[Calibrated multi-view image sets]
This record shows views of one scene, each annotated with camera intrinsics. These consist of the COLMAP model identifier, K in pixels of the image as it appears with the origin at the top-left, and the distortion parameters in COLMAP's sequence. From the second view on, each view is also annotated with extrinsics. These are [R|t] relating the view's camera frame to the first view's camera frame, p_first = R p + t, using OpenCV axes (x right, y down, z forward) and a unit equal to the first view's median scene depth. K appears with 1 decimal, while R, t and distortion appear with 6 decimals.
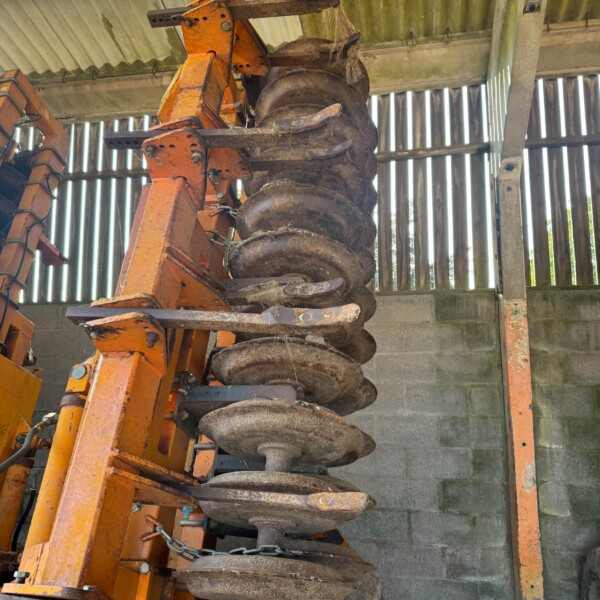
lens RADIAL K [[556.5, 0, 301.8], [0, 556.5, 309.9], [0, 0, 1]] dist [0.104806, -0.205248]
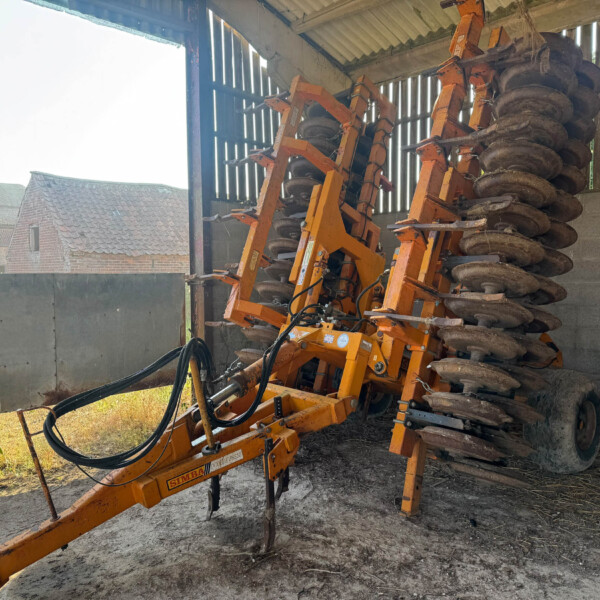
lens RADIAL K [[556.5, 0, 301.8], [0, 556.5, 309.9], [0, 0, 1]] dist [0.104806, -0.205248]
pose [[0.828804, 0.028346, -0.558820, 0.328167], [0.077860, 0.983157, 0.165347, -0.034472], [0.554095, -0.180550, 0.812638, -0.647723]]
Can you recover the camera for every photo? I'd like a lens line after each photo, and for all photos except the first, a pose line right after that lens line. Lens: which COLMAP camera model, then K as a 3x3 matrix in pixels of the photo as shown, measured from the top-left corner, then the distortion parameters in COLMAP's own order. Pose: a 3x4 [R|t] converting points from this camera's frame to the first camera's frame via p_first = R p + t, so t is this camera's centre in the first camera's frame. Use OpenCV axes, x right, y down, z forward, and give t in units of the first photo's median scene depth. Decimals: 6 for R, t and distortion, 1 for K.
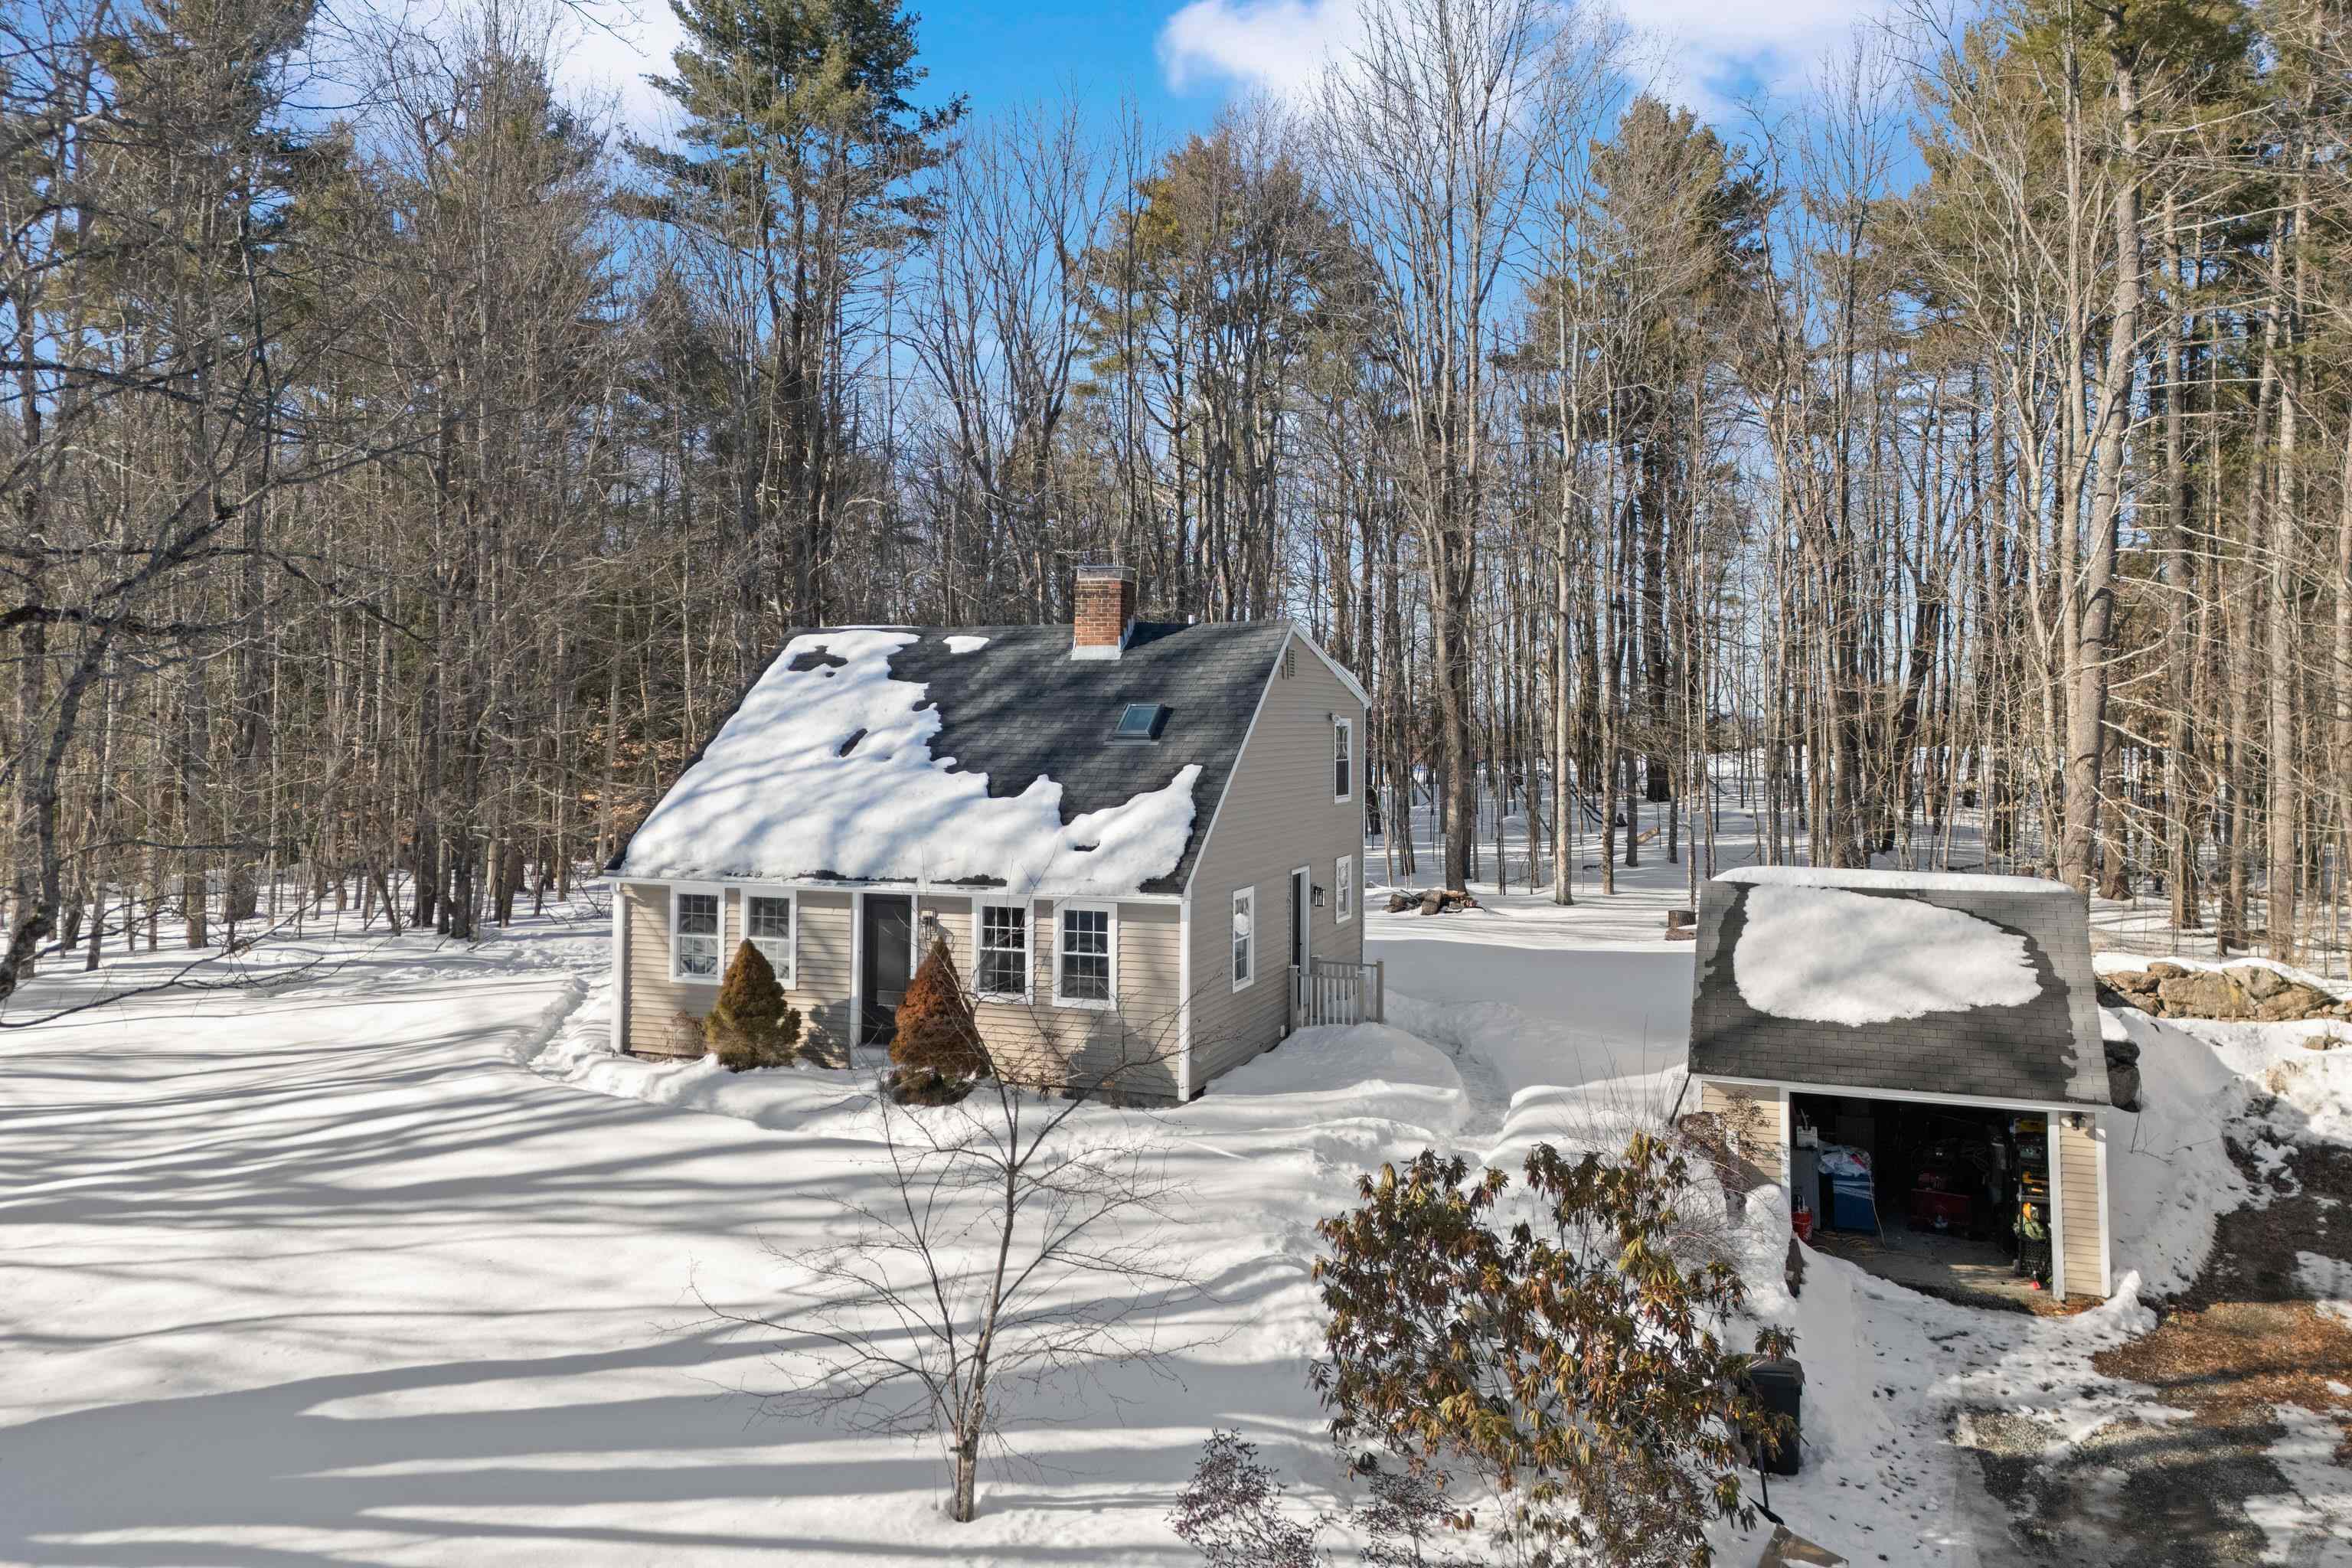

* _TASK GOAL_
A picture-free version of all the records, repeated exactly, is what to return.

* _RESPONSE AREA_
This record shows views of one scene, each annotated with camera intrinsics. These consist of the COLMAP model identifier, K in pixels of the image as it appears with the origin at the top-left, and the distortion parameters in COLMAP's sequence. From the second view on, each view is also annotated with extrinsics. These are [R|t] relating the view's camera frame to the first view's camera frame, p_first = R p + t, using OpenCV axes (x right, y down, z forward) and a unit equal to the first view's median scene depth. K appears with 1 decimal, while R, t and distortion appear with 6 decimals.
lens RADIAL K [[556.5, 0, 301.8], [0, 556.5, 309.9], [0, 0, 1]] dist [0.104806, -0.205248]
lens RADIAL K [[556.5, 0, 301.8], [0, 556.5, 309.9], [0, 0, 1]] dist [0.104806, -0.205248]
pose [[0.828804, 0.028346, -0.558820, 0.328167], [0.077860, 0.983157, 0.165347, -0.034472], [0.554095, -0.180550, 0.812638, -0.647723]]
Can you recover the camera for every photo? I'd like a lens line after each photo, and for all photos except the first, a pose line right after that lens line. Lens: which COLMAP camera model, then K as a 3x3 matrix in pixels of the photo as shown, measured from the top-left corner, then the distortion parameters in COLMAP's own order. Pose: a 3x4 [R|t] converting points from this camera's frame to the first camera's frame via p_first = R p + t, so t is this camera's centre in the first camera's frame. Use OpenCV axes, x right, y down, z forward, and give t in units of the first photo's median scene depth. Decimals: 6 for R, t and distortion, 1 for K.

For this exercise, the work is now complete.